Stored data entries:

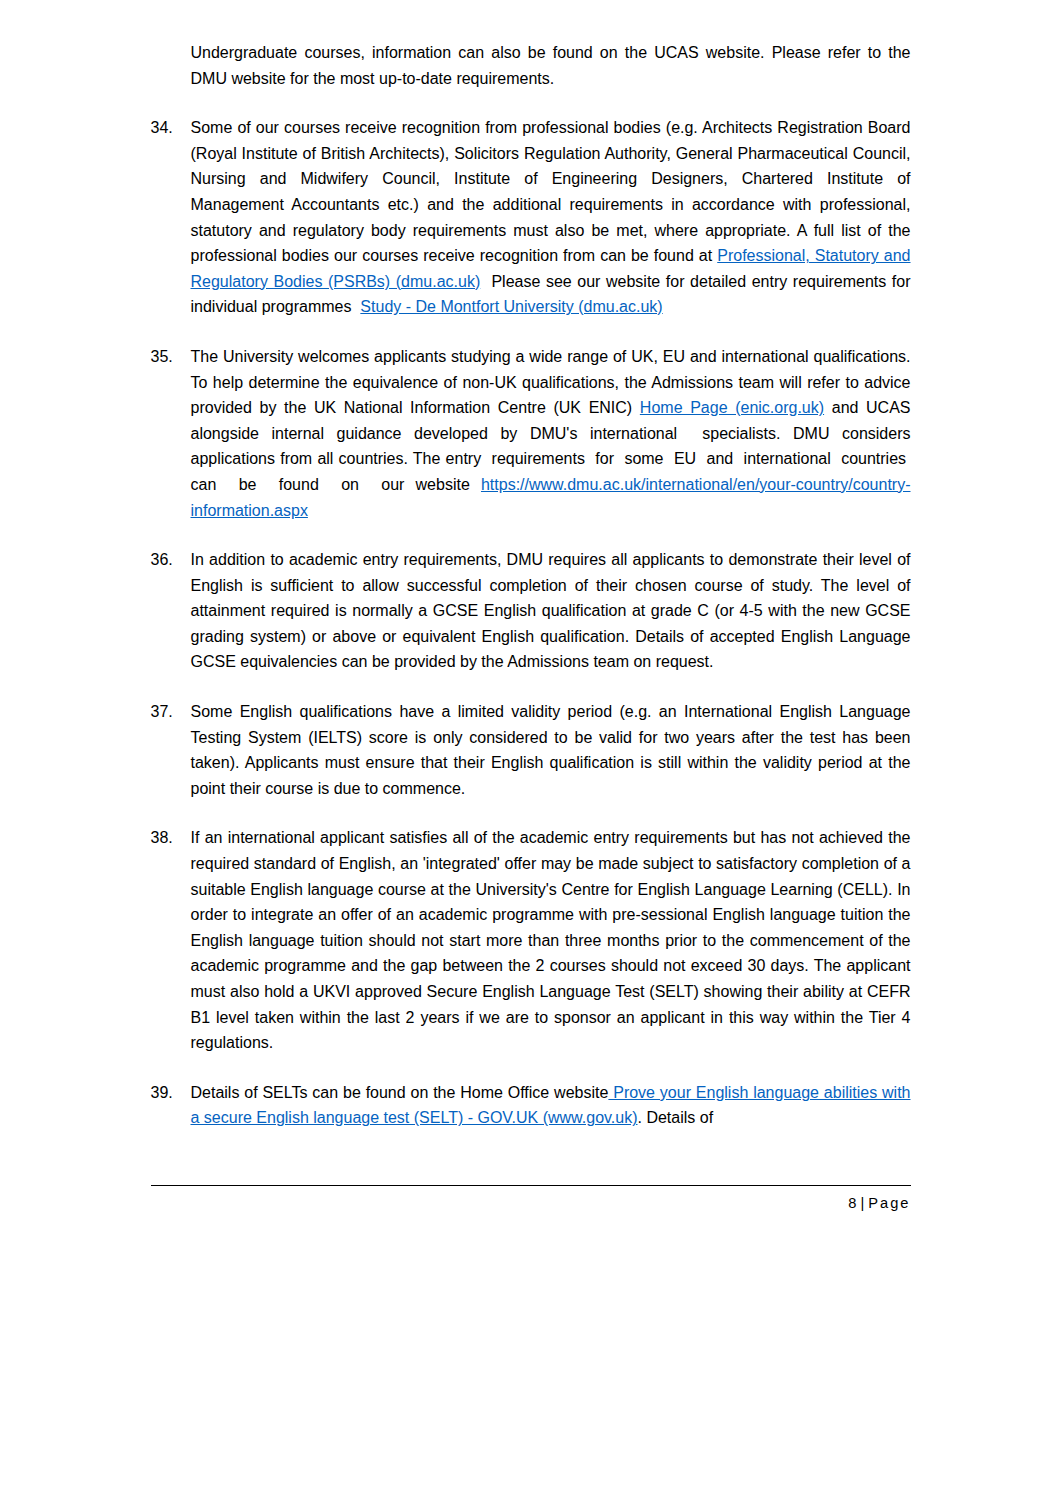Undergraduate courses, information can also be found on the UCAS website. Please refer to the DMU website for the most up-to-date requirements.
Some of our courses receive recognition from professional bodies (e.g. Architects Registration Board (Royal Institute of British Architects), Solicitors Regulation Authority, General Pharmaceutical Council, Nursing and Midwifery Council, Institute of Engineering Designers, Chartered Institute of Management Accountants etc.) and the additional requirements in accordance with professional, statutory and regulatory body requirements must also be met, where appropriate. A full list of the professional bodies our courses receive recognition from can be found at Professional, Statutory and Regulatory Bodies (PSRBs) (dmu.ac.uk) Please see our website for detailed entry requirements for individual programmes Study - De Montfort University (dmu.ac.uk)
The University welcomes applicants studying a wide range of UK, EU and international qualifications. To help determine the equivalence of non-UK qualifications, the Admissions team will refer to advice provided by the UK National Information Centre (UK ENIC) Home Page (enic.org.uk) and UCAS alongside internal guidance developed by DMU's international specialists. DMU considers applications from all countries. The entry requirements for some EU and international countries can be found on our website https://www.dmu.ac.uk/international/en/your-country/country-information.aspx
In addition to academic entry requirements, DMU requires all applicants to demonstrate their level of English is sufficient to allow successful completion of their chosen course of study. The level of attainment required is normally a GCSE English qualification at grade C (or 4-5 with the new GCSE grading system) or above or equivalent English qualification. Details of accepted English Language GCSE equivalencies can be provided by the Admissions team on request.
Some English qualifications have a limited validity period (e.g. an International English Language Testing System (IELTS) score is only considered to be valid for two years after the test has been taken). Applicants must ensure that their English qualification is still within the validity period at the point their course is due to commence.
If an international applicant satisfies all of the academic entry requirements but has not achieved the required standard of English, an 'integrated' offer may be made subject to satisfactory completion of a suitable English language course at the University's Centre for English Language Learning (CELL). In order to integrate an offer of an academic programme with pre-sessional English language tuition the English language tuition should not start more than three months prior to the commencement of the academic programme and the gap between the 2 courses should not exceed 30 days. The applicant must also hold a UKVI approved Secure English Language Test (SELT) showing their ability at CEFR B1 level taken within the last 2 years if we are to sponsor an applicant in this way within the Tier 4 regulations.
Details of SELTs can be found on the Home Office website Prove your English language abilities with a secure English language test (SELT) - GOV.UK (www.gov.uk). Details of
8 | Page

» **Assignment**:
Going through the records above, count the lines that hold "Home" and answer with the count alone.

» **Result**:
2